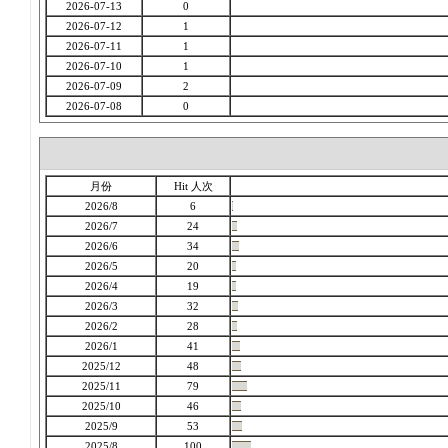
2026-07-13
0
2026-07-12
1
2026-07-11
1
2026-07-10
1
2026-07-09
2
2026-07-08
0
月份
Hit 人次
2026/8
6
2026/7
24
2026/6
34
2026/5
20
2026/4
19
2026/3
32
2026/2
28
2026/1
41
2025/12
48
2025/11
79
2025/10
46
2025/9
53
2025/8
100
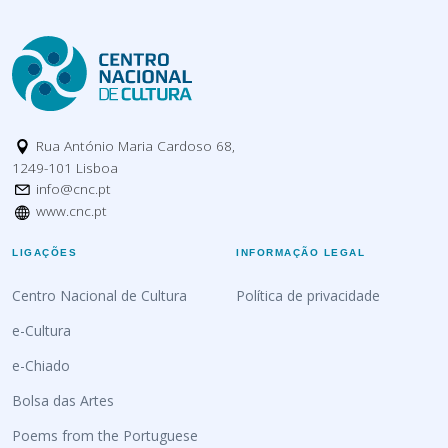
Rua António Maria Cardoso 68,
1249-101 Lisboa
info@cnc.pt
www.cnc.pt
LIGAÇÕES
INFORMAÇÃO LEGAL
Centro Nacional de Cultura
Política de privacidade
e-Cultura
e-Chiado
Bolsa das Artes
Poems from the Portuguese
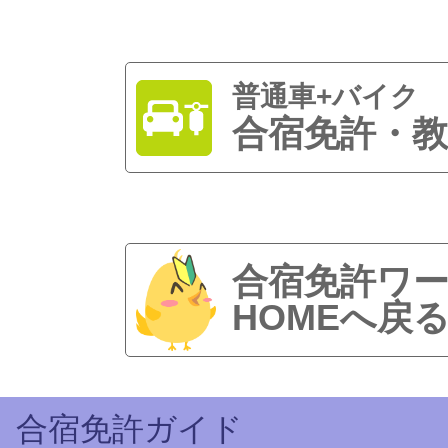
普通車+バイク
合宿免許・教
合宿免許ワ
HOMEへ戻
合宿免許ガイド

• • • • •

PROBLEM TO WORK ON: What is needed here is an exact transcript of the data above, pictures excluded.

PROBLEM SOLUTION:
2026-07-13
0
2026-07-12
1
2026-07-11
1
2026-07-10
1
2026-07-09
2
2026-07-08
0
月份
Hit 人次
2026/8
6
2026/7
24
2026/6
34
2026/5
20
2026/4
19
2026/3
32
2026/2
28
2026/1
41
2025/12
48
2025/11
79
2025/10
46
2025/9
53
2025/8
100
Rua António Maria Cardoso 68,
1249-101 Lisboa
info@cnc.pt
www.cnc.pt
LIGAÇÕES
INFORMAÇÃO LEGAL
Centro Nacional de Cultura
Política de privacidade
e-Cultura
e-Chiado
Bolsa das Artes
Poems from the Portuguese
普通車+バイク
合宿免許・教
合宿免許ワ
HOMEへ戻
合宿免許ガイド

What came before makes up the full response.